In [2]:
import os
import pprint
import tempfile
from typing import Dict, Text

import numpy as np
import pandas as pd
import seaborn as sns
import surprise
import tensorflow as tf
import tensorflow_recommenders as tfrs

import tensorflow_datasets as tfds

# Load Data

In [3]:
# Only have user ids for people who have watched and rated a movie
# have all movie ids
ratings_raw = tfds.load("movie_lens/100k-ratings", split="train")
# Features of all the available movies.
movies_raw = tfds.load("movie_lens/100k-movies", split="train")



In [6]:
# We see that movie_id + user_id = unique
ratings_df = tfds.as_dataframe(ratings_raw)
ratings_df.groupby(['movie_id','user_id']).size().reset_index(name='count').sort_values(by='count', ascending=False)

Unnamed: 0,movie_id,user_id,count
0,b'1',b'1',1
66650,b'513',b'201',1
66672,b'513',b'406',1
66671,b'513',b'405',1
66670,b'513',b'397',1
...,...,...,...
33331,b'24',b'717',1
33330,b'24',b'715',1
33329,b'24',b'706',1
33328,b'24',b'70',1


# Retrieval

In [37]:
ratings_raw.element_spec

{'bucketized_user_age': TensorSpec(shape=(), dtype=tf.float32, name=None),
 'movie_genres': TensorSpec(shape=(None,), dtype=tf.int64, name=None),
 'movie_id': TensorSpec(shape=(), dtype=tf.string, name=None),
 'movie_title': TensorSpec(shape=(), dtype=tf.string, name=None),
 'raw_user_age': TensorSpec(shape=(), dtype=tf.float32, name=None),
 'timestamp': TensorSpec(shape=(), dtype=tf.int64, name=None),
 'user_gender': TensorSpec(shape=(), dtype=tf.bool, name=None),
 'user_id': TensorSpec(shape=(), dtype=tf.string, name=None),
 'user_occupation_label': TensorSpec(shape=(), dtype=tf.int64, name=None),
 'user_occupation_text': TensorSpec(shape=(), dtype=tf.string, name=None),
 'user_rating': TensorSpec(shape=(), dtype=tf.float32, name=None),
 'user_zip_code': TensorSpec(shape=(), dtype=tf.string, name=None)}

In [2]:

ratings = ratings_raw.map(
    lambda x: {"movie_title": x["movie_title"], "user_id": x["user_id"],}
)
++++++++++
[Written task]
In the MovieLens notebook above, which two fields does a code comment say are unique when combined?

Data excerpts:
++++++++++
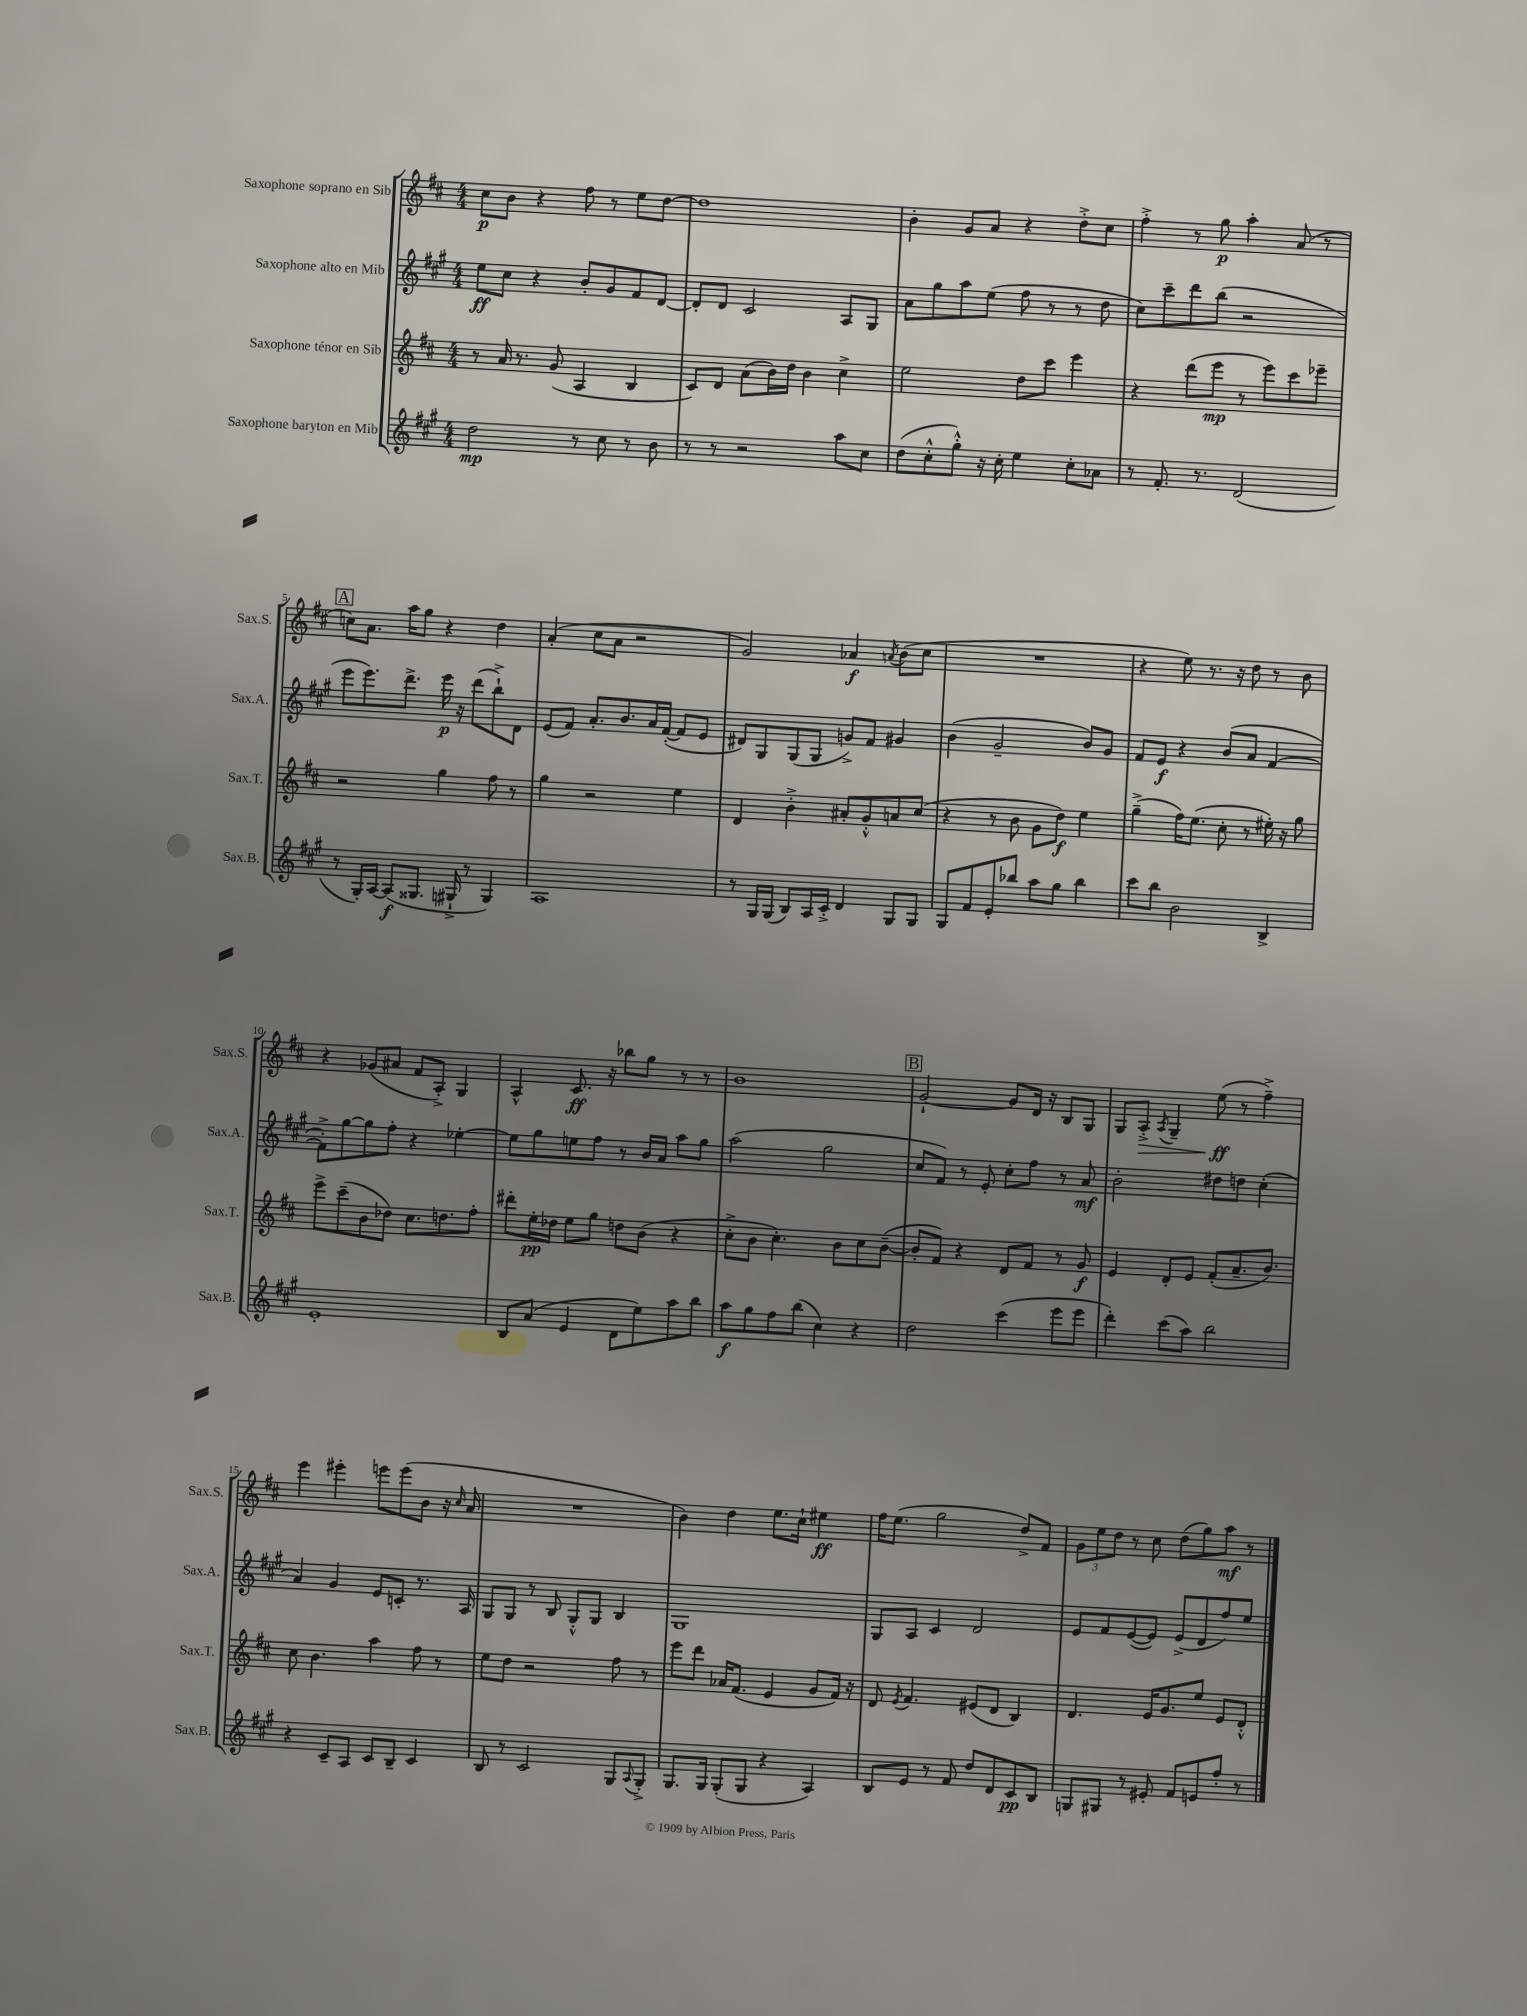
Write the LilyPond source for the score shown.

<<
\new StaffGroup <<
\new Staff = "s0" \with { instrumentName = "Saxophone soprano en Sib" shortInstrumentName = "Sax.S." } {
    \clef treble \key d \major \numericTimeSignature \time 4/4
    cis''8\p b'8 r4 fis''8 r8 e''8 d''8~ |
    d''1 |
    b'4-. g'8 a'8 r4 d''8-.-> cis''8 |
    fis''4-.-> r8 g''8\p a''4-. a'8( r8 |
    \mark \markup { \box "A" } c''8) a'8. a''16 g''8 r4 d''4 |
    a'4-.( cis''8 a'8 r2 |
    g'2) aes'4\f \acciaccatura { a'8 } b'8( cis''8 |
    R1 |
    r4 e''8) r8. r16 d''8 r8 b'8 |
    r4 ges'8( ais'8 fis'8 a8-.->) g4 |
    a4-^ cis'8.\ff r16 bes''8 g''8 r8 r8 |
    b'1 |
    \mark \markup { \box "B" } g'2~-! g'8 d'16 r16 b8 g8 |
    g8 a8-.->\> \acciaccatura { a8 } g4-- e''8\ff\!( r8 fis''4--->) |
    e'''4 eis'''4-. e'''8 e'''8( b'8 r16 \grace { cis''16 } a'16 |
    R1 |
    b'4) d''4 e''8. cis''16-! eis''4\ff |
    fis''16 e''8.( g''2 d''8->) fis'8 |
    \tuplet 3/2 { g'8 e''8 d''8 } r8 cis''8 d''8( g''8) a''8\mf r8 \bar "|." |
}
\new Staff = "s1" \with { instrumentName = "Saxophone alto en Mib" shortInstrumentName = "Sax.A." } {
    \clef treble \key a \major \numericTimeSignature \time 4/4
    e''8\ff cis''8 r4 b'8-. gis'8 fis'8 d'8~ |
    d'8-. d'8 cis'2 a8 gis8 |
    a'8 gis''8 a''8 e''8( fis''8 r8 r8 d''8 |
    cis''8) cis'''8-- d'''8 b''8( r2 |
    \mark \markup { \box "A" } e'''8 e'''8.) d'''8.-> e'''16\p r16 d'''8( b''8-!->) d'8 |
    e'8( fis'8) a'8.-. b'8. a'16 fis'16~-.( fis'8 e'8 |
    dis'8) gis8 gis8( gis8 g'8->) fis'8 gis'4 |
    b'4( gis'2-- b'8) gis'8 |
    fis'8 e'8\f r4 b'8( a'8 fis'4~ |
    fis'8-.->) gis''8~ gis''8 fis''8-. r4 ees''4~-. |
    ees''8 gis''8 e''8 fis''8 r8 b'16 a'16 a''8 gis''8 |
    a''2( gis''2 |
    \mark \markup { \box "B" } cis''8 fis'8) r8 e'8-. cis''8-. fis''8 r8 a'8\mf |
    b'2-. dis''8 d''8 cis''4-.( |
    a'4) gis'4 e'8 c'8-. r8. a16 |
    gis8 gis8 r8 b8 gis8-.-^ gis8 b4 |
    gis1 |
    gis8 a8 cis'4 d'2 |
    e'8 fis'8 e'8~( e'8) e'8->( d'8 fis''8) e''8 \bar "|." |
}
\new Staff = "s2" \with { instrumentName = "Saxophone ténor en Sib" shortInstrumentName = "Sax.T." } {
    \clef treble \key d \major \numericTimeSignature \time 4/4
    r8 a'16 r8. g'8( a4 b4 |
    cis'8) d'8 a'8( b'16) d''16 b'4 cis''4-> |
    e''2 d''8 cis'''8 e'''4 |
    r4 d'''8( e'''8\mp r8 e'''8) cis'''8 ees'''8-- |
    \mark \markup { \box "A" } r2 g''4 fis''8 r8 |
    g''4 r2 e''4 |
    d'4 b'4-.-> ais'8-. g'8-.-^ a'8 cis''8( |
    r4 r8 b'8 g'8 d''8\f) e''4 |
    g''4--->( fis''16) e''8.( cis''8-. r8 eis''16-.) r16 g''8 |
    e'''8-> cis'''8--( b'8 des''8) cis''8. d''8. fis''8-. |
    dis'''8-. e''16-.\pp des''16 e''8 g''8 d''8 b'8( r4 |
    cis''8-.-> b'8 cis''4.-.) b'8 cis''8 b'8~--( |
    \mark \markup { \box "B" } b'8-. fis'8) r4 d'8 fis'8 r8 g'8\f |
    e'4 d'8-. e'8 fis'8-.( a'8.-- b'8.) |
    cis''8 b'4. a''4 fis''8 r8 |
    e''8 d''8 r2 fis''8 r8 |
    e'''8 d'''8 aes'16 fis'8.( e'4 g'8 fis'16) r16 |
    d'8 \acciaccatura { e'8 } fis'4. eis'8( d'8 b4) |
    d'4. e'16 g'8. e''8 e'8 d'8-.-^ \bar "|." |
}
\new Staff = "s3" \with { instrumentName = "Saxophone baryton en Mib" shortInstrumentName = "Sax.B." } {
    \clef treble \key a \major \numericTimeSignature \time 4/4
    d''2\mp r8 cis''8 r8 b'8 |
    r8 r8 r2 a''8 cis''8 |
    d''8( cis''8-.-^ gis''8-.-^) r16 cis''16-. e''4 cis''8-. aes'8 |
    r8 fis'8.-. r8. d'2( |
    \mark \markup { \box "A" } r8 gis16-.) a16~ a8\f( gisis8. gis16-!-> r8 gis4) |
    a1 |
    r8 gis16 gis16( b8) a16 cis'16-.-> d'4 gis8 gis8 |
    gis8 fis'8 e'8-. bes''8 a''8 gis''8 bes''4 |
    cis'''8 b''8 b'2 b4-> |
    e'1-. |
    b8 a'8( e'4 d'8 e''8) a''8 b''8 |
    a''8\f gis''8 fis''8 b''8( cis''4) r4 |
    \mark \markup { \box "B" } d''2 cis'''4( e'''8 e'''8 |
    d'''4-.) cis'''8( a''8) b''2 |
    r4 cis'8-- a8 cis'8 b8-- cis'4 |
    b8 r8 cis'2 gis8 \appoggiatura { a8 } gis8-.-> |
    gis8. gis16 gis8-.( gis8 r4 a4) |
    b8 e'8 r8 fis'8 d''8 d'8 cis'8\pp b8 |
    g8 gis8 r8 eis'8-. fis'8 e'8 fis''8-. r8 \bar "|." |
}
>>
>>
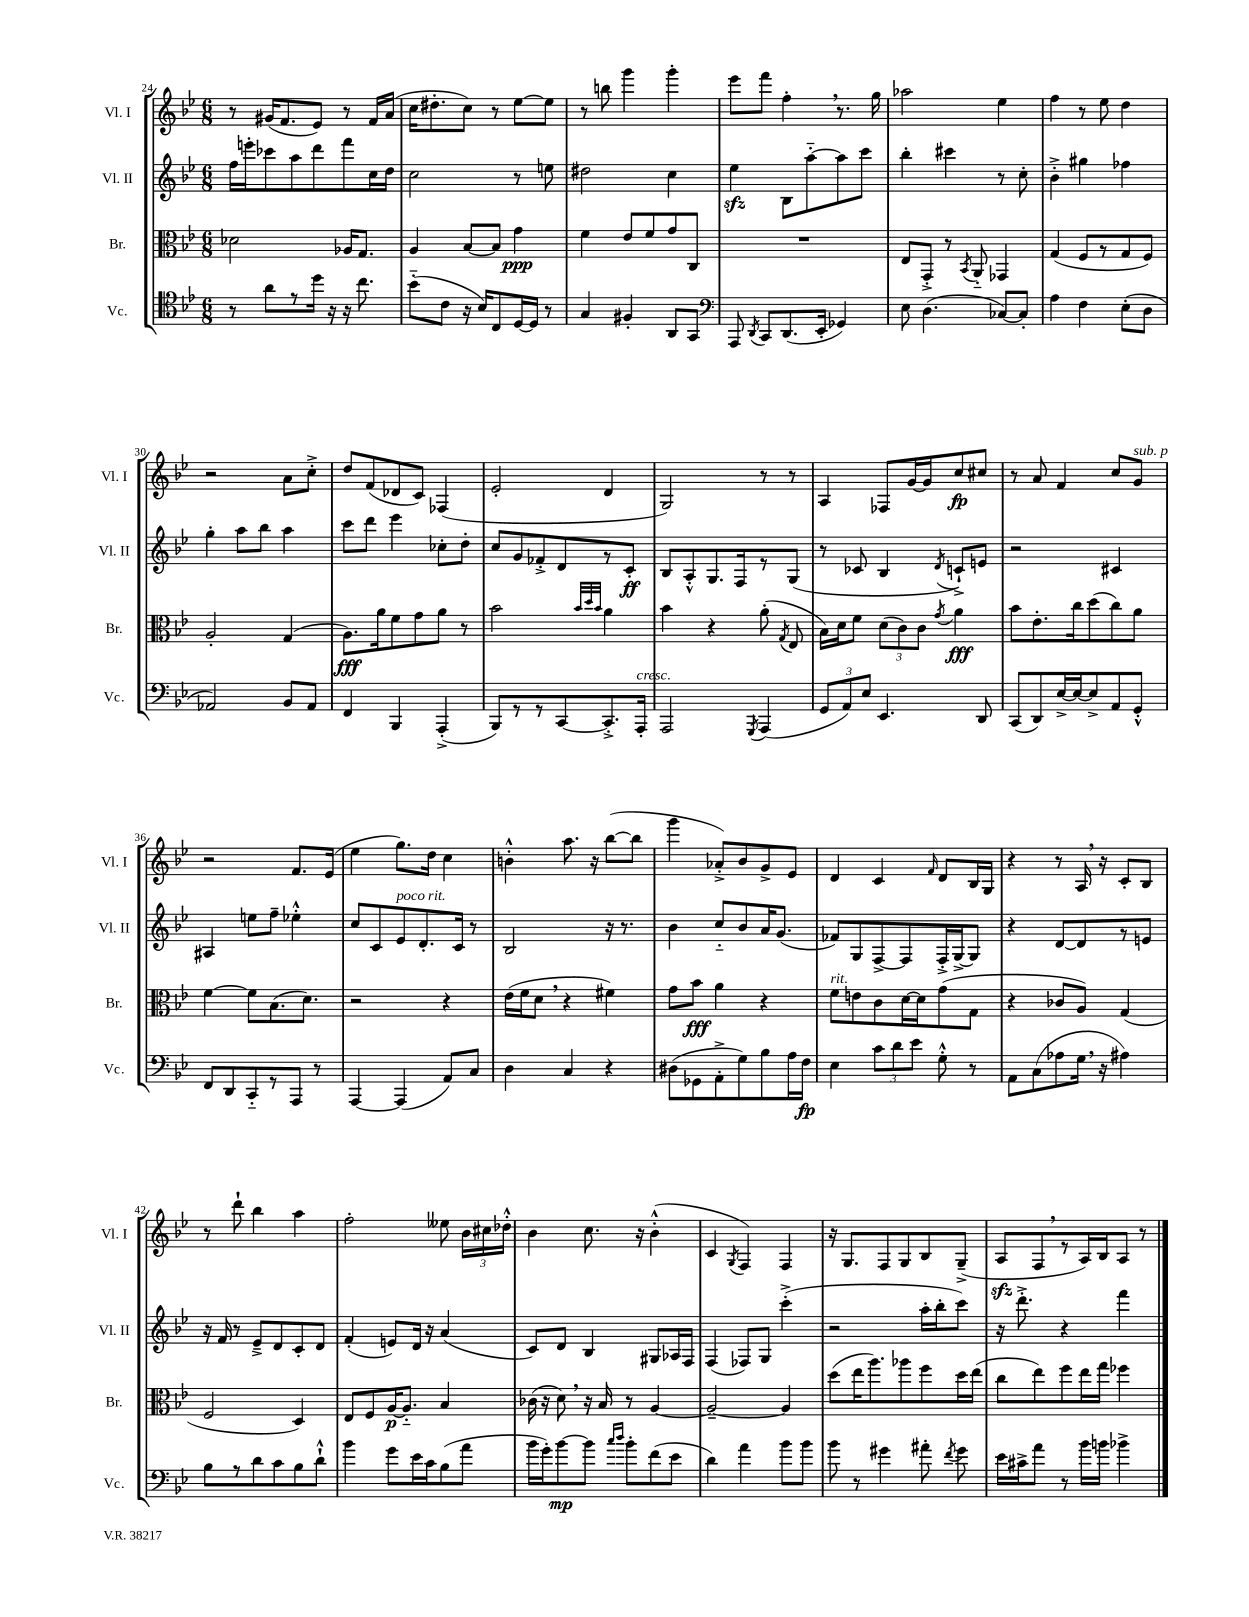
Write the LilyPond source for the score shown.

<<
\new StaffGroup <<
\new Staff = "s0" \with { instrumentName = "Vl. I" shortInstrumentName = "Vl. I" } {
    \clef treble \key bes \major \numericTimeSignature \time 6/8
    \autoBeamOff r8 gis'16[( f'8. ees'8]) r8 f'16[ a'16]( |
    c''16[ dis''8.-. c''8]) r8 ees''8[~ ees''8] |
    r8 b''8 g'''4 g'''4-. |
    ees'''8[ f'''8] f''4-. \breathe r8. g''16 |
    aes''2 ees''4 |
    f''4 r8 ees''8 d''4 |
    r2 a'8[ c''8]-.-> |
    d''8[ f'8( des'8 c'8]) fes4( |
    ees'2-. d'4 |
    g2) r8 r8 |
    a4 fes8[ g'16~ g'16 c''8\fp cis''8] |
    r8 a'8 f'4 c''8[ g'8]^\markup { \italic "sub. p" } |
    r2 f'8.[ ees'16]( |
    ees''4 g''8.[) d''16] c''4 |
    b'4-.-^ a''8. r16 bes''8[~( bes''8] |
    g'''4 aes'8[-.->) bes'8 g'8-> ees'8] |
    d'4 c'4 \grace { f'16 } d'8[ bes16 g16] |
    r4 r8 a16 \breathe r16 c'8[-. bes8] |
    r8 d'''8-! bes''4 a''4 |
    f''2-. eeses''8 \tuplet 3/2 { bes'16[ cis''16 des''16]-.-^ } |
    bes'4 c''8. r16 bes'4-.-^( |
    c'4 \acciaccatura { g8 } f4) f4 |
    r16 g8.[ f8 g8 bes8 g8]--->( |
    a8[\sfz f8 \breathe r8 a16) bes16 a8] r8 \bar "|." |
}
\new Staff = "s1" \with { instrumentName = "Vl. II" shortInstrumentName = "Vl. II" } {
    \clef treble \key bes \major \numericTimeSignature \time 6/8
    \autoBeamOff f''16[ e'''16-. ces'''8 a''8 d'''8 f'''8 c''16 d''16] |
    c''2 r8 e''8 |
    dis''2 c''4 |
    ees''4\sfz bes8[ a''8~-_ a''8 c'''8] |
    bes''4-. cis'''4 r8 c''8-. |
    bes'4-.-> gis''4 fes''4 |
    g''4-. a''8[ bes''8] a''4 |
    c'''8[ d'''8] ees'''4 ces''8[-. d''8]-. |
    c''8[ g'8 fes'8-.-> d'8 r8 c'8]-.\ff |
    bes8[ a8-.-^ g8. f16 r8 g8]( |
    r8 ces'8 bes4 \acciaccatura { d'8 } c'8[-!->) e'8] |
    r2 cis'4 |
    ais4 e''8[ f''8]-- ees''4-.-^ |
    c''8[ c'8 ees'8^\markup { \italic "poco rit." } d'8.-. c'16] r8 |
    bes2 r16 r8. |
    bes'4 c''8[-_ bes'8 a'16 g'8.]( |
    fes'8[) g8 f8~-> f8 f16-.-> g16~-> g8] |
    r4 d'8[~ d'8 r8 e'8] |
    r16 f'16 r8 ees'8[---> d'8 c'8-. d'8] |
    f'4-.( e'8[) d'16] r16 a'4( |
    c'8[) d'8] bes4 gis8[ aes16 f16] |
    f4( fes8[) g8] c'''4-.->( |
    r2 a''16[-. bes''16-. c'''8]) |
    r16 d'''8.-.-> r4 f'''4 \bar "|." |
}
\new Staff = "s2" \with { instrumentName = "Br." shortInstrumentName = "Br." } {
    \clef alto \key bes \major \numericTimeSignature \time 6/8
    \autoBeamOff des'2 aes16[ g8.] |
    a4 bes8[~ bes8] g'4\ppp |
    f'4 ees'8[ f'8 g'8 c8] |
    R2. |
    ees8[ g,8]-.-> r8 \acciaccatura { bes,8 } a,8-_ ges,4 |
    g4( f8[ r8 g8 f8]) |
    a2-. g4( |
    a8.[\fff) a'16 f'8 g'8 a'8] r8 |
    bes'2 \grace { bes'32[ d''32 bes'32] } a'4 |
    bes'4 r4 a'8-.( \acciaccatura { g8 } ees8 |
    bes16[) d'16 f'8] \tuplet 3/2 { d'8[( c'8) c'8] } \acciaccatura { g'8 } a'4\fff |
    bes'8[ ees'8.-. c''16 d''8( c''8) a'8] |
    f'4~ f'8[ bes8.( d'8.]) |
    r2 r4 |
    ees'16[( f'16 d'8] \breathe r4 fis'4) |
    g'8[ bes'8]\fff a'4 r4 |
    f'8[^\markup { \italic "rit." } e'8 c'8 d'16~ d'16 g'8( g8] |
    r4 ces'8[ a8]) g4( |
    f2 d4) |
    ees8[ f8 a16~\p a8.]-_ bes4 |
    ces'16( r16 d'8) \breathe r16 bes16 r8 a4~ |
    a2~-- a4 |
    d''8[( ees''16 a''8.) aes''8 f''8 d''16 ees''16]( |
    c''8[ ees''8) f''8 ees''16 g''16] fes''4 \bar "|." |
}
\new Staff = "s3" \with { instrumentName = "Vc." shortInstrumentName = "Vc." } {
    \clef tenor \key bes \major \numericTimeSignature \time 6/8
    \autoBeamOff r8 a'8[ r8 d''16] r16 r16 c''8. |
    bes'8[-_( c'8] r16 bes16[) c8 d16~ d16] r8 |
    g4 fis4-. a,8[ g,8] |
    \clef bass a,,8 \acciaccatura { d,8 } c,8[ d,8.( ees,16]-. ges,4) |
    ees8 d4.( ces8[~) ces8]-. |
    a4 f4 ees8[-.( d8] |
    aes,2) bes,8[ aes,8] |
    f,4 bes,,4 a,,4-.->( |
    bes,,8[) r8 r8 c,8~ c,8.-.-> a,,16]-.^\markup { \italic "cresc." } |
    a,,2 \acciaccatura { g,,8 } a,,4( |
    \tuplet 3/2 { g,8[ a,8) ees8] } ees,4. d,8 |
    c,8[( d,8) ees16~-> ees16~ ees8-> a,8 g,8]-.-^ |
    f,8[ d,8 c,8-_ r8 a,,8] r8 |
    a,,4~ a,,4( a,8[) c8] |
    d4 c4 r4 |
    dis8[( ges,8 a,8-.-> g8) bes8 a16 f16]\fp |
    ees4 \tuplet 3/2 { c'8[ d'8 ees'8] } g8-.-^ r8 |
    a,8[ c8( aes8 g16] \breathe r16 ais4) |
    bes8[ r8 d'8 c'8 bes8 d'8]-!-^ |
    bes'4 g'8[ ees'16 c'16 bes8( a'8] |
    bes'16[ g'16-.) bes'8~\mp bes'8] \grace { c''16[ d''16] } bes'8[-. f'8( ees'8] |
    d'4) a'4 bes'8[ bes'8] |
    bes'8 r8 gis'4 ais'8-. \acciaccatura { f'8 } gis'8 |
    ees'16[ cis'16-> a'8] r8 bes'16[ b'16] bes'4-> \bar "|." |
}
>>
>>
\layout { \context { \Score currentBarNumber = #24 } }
++++++++++
[Solution for this exercise]
movie_id and user_id